(Saved entries)
┄┄┄┄┄┄┄┄┄┄┄┄┄┄┄┄┄┄┄┄

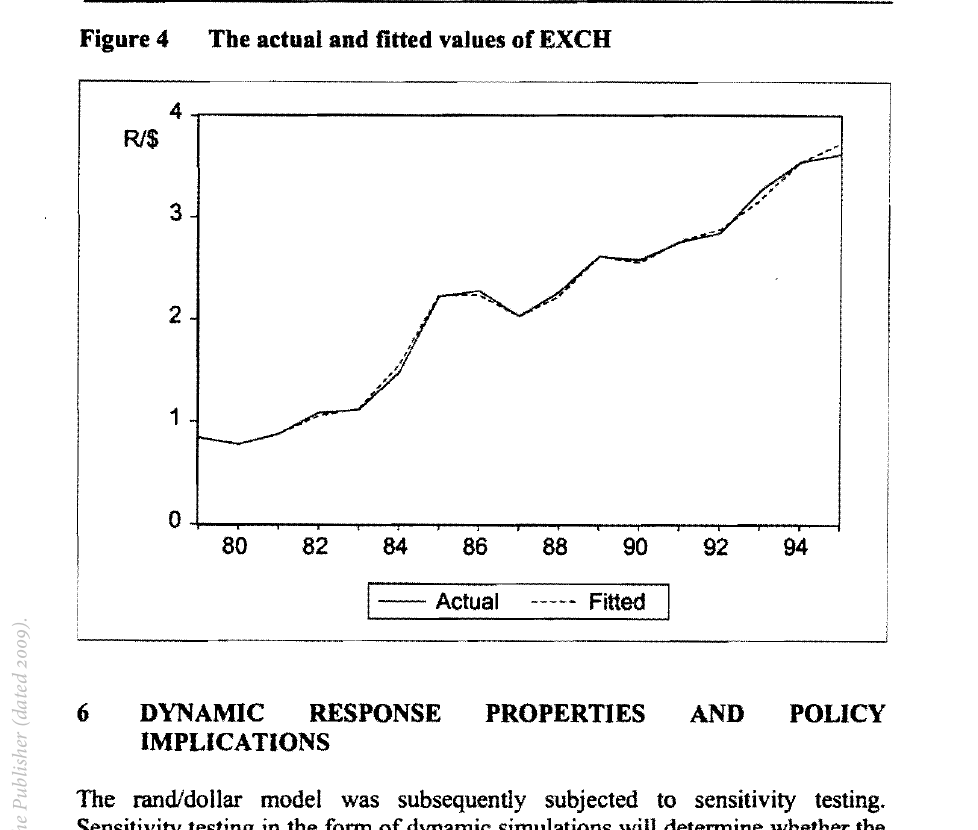
The actual and fitted values of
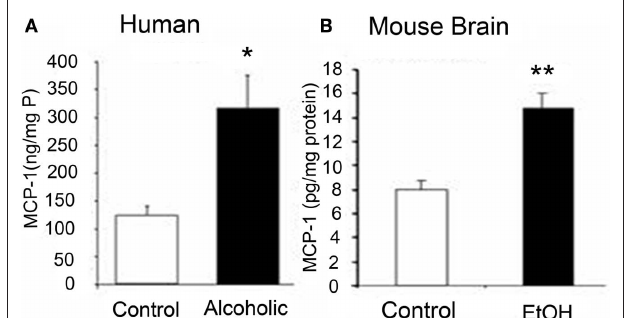
Figure 2 | Comparisons of increased levels of CCL2 in post-mortem human alcoholic brain and mouse brain following chronic ethanol treatment. Shown is data from different studies within our laboratory illustrating increased levels of the chemokine MCP-1 (CCL2) in humans and mice following ethanol exposure. (A) MCP-1 protein levels from human hippocampal homogenate measured using ELISA. Increased MCP-1 levels were also found in ventral tegmental area, substantia nigra, and amygdala (see He and Crews, 2008). (B) Levels of MCP-1 in mouse brain increased following chronic ethanol treatment. Mice (C57Bl/6) treated with 10 daily doses of ethanol (5.0 g/kg. i.g.) and brain MCP-1 levels were determined 24 h after the last ethanol administration (see Qin et al., 2008 for details). These studies indicate that ethanol upregulates the innate immune chemokine MCP-1 in post-mortem human alcoholic and mouse brain samples, which is consistent with ethanol activation of innate immune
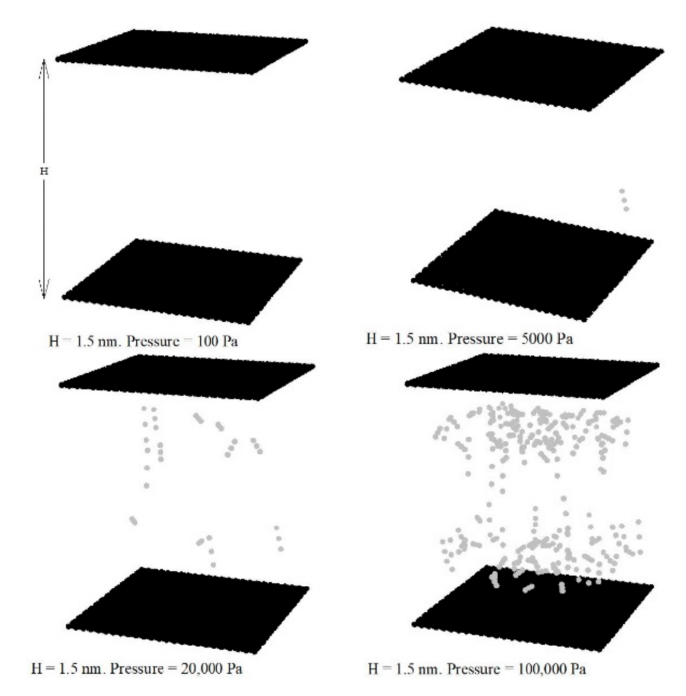
Figure 9. Snapshots of carbon dioxide adsorption at 273 K in pores of width 1.5 nm without the presence of NaOH molecules for various pressures, 100, 5000, 20,000, and 100,000 Pa (gray spheres represents carbon dioxide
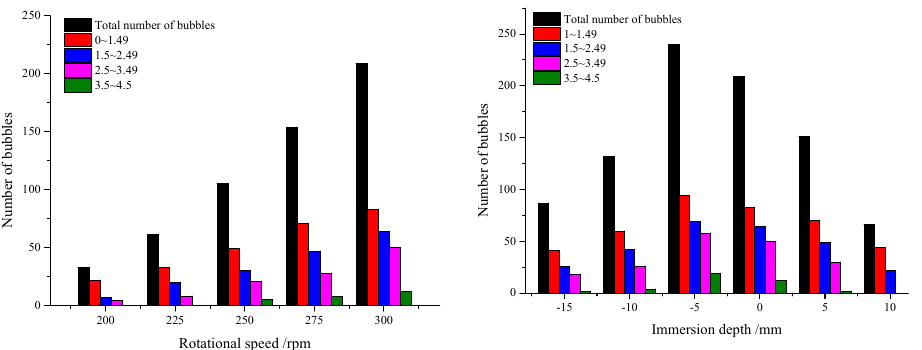
Figure 6. Number of bubbles in different conditions. ( a ) Number of bubbles in different rotational speeds; ( b ) Number of bubbles in different immersion depths.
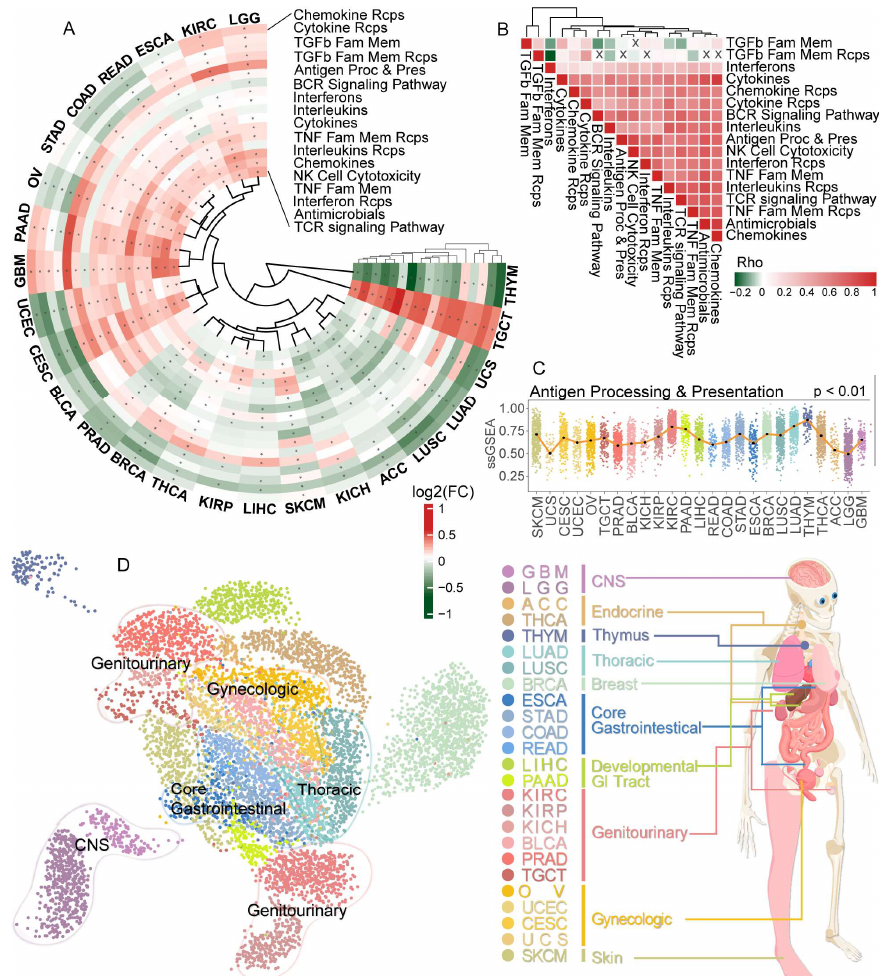
Figure 1. Dysregulated immune-related pathways in pan-cancer. ( A ) Circos heatmap showing the comparison of IRP expression level between tumor and normal across 25 cancer types. ‘*’ denotes a significant dysregulation. ( B ) Correlation heatmap of IRPs in pan-cancer. ‘X’ denotes no significant correlations. ( C ) Normalized IRP scores across 25 cancer types. ( D ) TCGA tumor samples clustered by Uniform Manifold Approximation and Projection (UMAP) analysis. Different colors denote various cancer types. Cancer types included: adrenocortical carcinoma (ACC), bladder urothelial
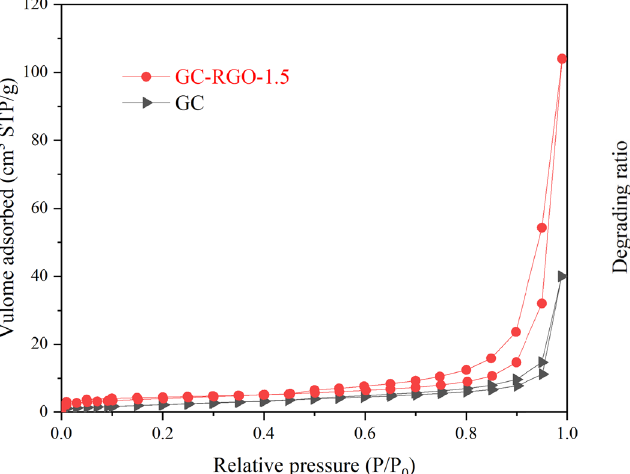
Figure 8: Nitrogen adsorption – desorption isotherms of GC and GC - RGO - 1.5.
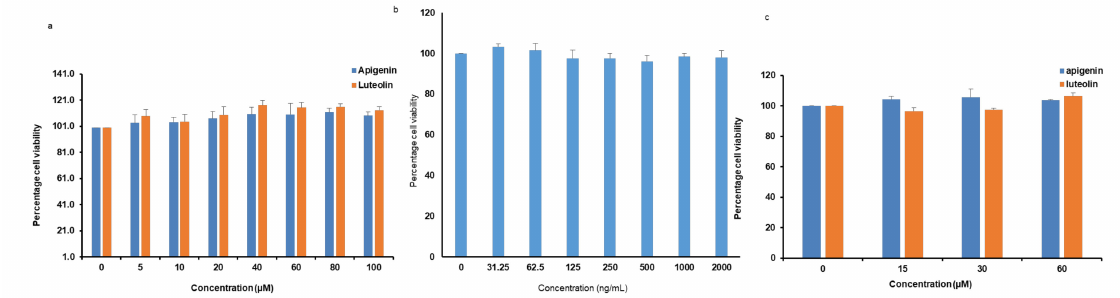
Figure 1. Apigenin, luteolin, and lipopolysaccharides (LPS) showed no cytotoxicity to the microglial cell. Microglial cells (5 × 10 5 cells / mL) were cultured and treated with apigenin or luteolin at indicated concentrations ( a ); LPS at indicated concentrations ( b ); and apigenin or luteolin at 0, 15, 30, and 60 µ M and treated with 2000 ng / mL ( c ) for 24 h before cell viability studies were performed. The results are presented as the mean ± standard deviation (SD) ( n =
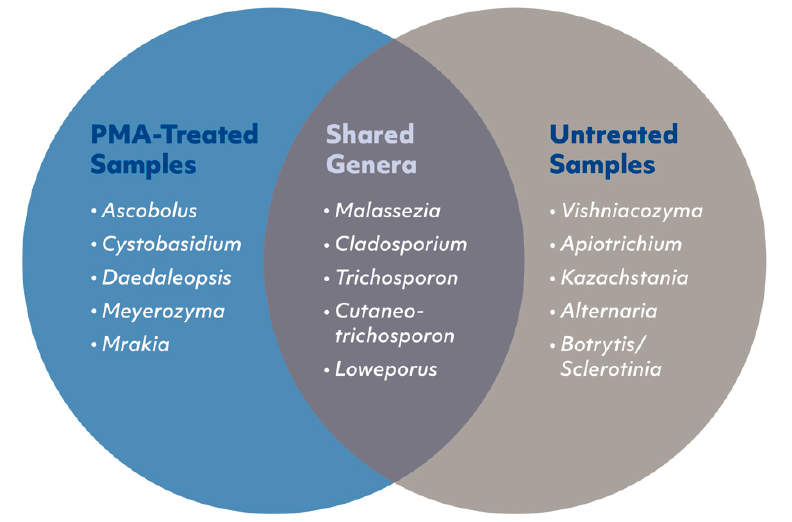
Figure 5. Venn diagram presenting the top five shared and specific fungal genera between propidium monoazide (PMA)-treated and untreated samples. Fungal genera unique to the PMA-treated samples represented 4% of the identified fungal genera (left), fungal genera unique to the untreated samples represented 27% of the identified fungal genera (right), and 69% of the fungal genera were found in both PMA-treated and untreated samples (center).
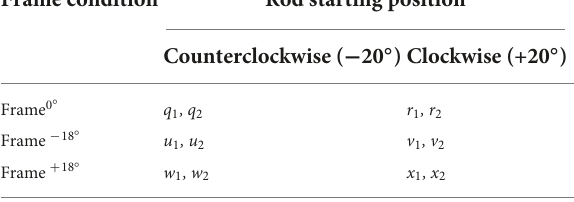
TABLE 2 The six different combinations of rod and frame conditions. Frame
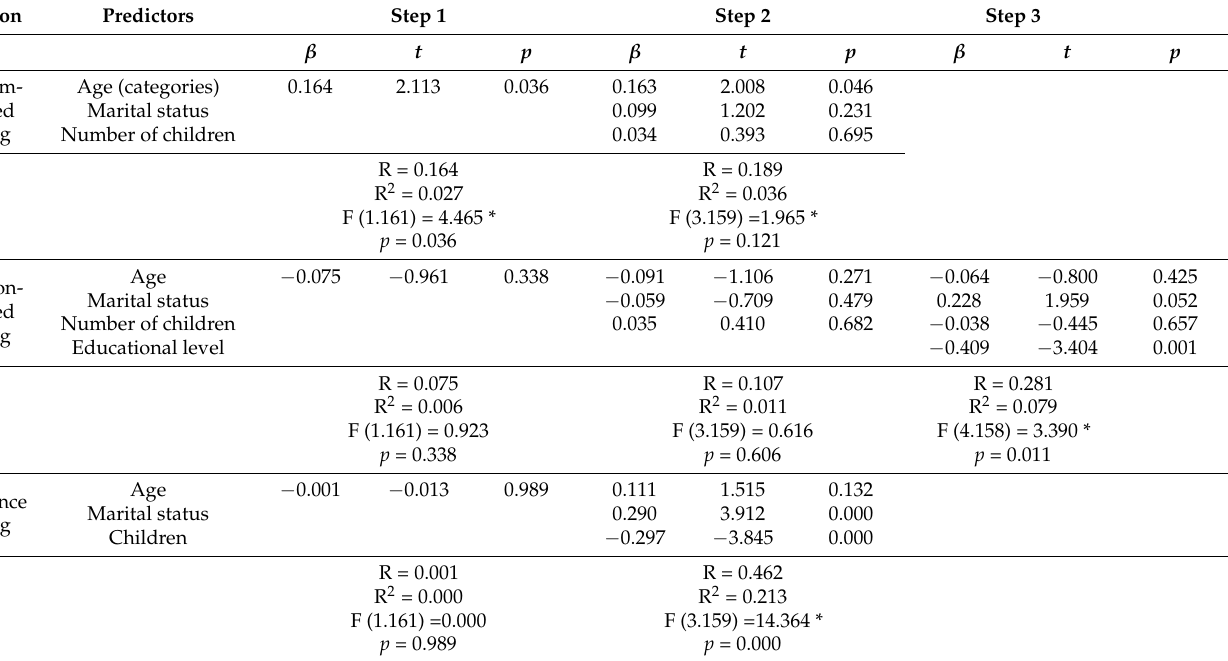
Table 5. Results of the stepwise regression analysis using coping strategies as a criterion in non- CoV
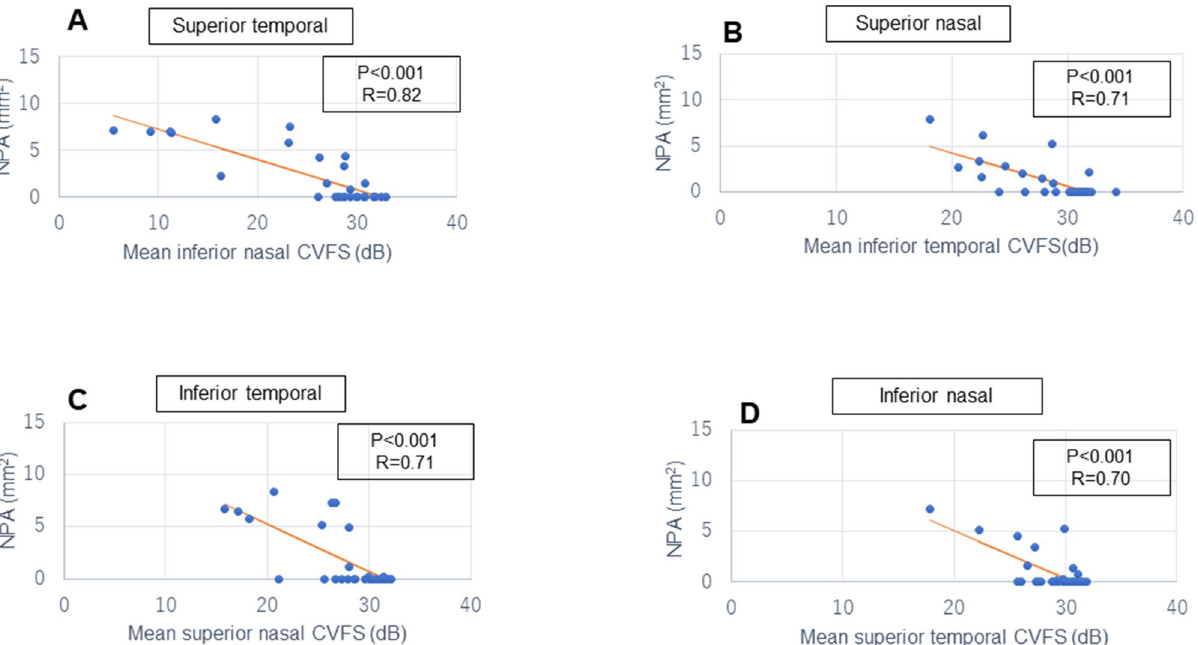
Figure 2. Scatter plots of the correlation between macular m-NPA on OCT angiography in the DCP and corresponding CVFS values on HFA 10-2. ( A ) m-NPA in the superior temporal region and mean inferior nasal CVFS ( B ) m-NPA in the superior nasal region and mean inferior temporal CVFS ( C ) m-NPA in the inferior temporal region and mean superior nasal CVFS ( D ) m-NPA in the inferior nasal region and mean superior temporal CVFS. m-NPA macular non-perfused areas, OCT optical coherence tomography, DCP deep capillary plexus, HFA10-2 Humphrey visual field analyser 10-2 programme, CVFS central visual field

┄┄┄┄┄┄┄┄┄┄┄┄┄┄┄┄┄┄┄┄

§ EXERCISE AIM
The records above should be duplicated exactly, with none of their pictures kept.

§ ANSWER TO THE PROBLEM
The actual and fitted values of
Figure 2 | Comparisons of increased levels of CCL2 in post-mortem human alcoholic brain and mouse brain following chronic ethanol treatment. Shown is data from different studies within our laboratory illustrating increased levels of the chemokine MCP-1 (CCL2) in humans and mice following ethanol exposure. (A) MCP-1 protein levels from human hippocampal homogenate measured using ELISA. Increased MCP-1 levels were also found in ventral tegmental area, substantia nigra, and amygdala (see He and Crews, 2008). (B) Levels of MCP-1 in mouse brain increased following chronic ethanol treatment. Mice (C57Bl/6) treated with 10 daily doses of ethanol (5.0 g/kg. i.g.) and brain MCP-1 levels were determined 24 h after the last ethanol administration (see Qin et al., 2008 for details). These studies indicate that ethanol upregulates the innate immune chemokine MCP-1 in post-mortem human alcoholic and mouse brain samples, which is consistent with ethanol activation of innate immune
Figure 9. Snapshots of carbon dioxide adsorption at 273 K in pores of width 1.5 nm without the presence of NaOH molecules for various pressures, 100, 5000, 20,000, and 100,000 Pa (gray spheres represents carbon dioxide
Figure 6. Number of bubbles in different conditions. ( a ) Number of bubbles in different rotational speeds; ( b ) Number of bubbles in different immersion depths.
Figure 1. Dysregulated immune-related pathways in pan-cancer. ( A ) Circos heatmap showing the comparison of IRP expression level between tumor and normal across 25 cancer types. ‘*’ denotes a significant dysregulation. ( B ) Correlation heatmap of IRPs in pan-cancer. ‘X’ denotes no significant correlations. ( C ) Normalized IRP scores across 25 cancer types. ( D ) TCGA tumor samples clustered by Uniform Manifold Approximation and Projection (UMAP) analysis. Different colors denote various cancer types. Cancer types included: adrenocortical carcinoma (ACC), bladder urothelial
Figure 8: Nitrogen adsorption – desorption isotherms of GC and GC - RGO - 1.5.
Figure 1. Apigenin, luteolin, and lipopolysaccharides (LPS) showed no cytotoxicity to the microglial cell. Microglial cells (5 × 10 5 cells / mL) were cultured and treated with apigenin or luteolin at indicated concentrations ( a ); LPS at indicated concentrations ( b ); and apigenin or luteolin at 0, 15, 30, and 60 µ M and treated with 2000 ng / mL ( c ) for 24 h before cell viability studies were performed. The results are presented as the mean ± standard deviation (SD) ( n =
Figure 5. Venn diagram presenting the top five shared and specific fungal genera between propidium monoazide (PMA)-treated and untreated samples. Fungal genera unique to the PMA-treated samples represented 4% of the identified fungal genera (left), fungal genera unique to the untreated samples represented 27% of the identified fungal genera (right), and 69% of the fungal genera were found in both PMA-treated and untreated samples (center).
TABLE 2 The six different combinations of rod and frame conditions. Frame
Table 5. Results of the stepwise regression analysis using coping strategies as a criterion in non- CoV
Figure 2. Scatter plots of the correlation between macular m-NPA on OCT angiography in the DCP and corresponding CVFS values on HFA 10-2. ( A ) m-NPA in the superior temporal region and mean inferior nasal CVFS ( B ) m-NPA in the superior nasal region and mean inferior temporal CVFS ( C ) m-NPA in the inferior temporal region and mean superior nasal CVFS ( D ) m-NPA in the inferior nasal region and mean superior temporal CVFS. m-NPA macular non-perfused areas, OCT optical coherence tomography, DCP deep capillary plexus, HFA10-2 Humphrey visual field analyser 10-2 programme, CVFS central visual field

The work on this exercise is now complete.